James Hunter
happened to have a trio gig at The Fridge Bar in Brixton. So that's where we met for the first time in '98. Not exactly the regular R&B circuit but more of a youthful bar, the speakers providing a loud mixture of modern jazz, reggae and dance stuff. Big Joe Louis introduced us to him.

The trio opened up with "A Lover's Question" (a bit of a culture shock for the kids more likely, James said later), continuing with "Hallelujah I Love Her So", then a Johnny Burnette song, an early James Brown vehicle... All delivered with an impish enthusiasm. That voice just killed me. Sam Cooke lived! Great backup too with Jason Wilson on standup bass - I do not remember the drummer's name.
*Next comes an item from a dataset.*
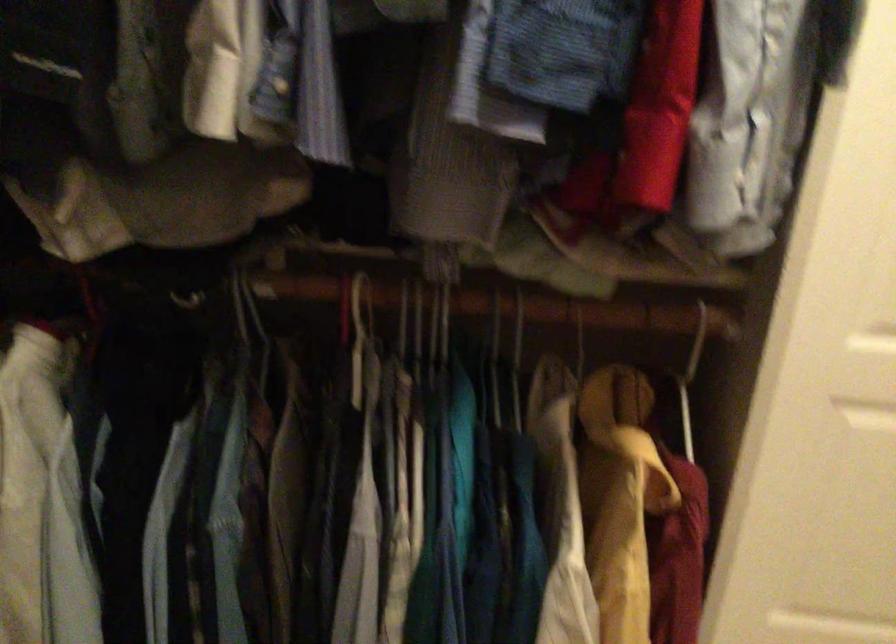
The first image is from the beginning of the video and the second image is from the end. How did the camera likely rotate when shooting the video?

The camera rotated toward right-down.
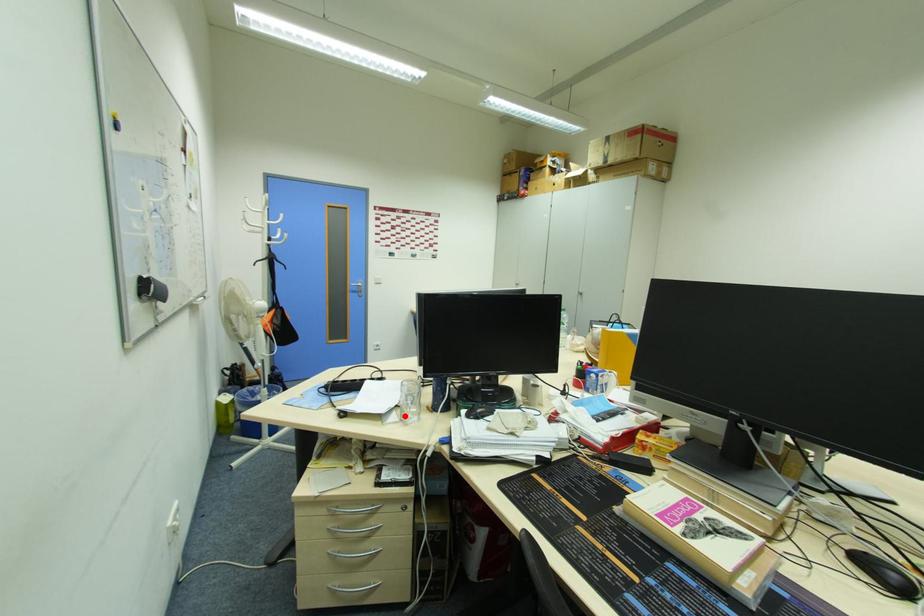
I had heard James sing on stage before back in the 80's at the Dublin Castle pub in London. At that time he was leading a 50's style R&B outfit called Howlin' Wilf & The Vee-Jays. Playing Chicago blues of course, but often a bit tongue-in-cheek. The lead guitarist was NOT James incidentally - it was a girl named Dot.

James was a great vocalist then, sure, but since then he had refined the whole approach. His talents as a soul singer had developed immensely, and the ACE album he released in '96 (featuring two duets with his longtime friend Van Morrison) proved once and for all that he, himself, was a true ace in the British R&B deck of cards.

We met again - and again. James is excellent company, entertaining you with weird stories from the world of music - or by sitting on his bed, singing his latest songwriting effort accompanying himself on his unplugged Les Paul. Strange thing is: in that setting he still sounds exactly like on his records. That voice - how does he do it?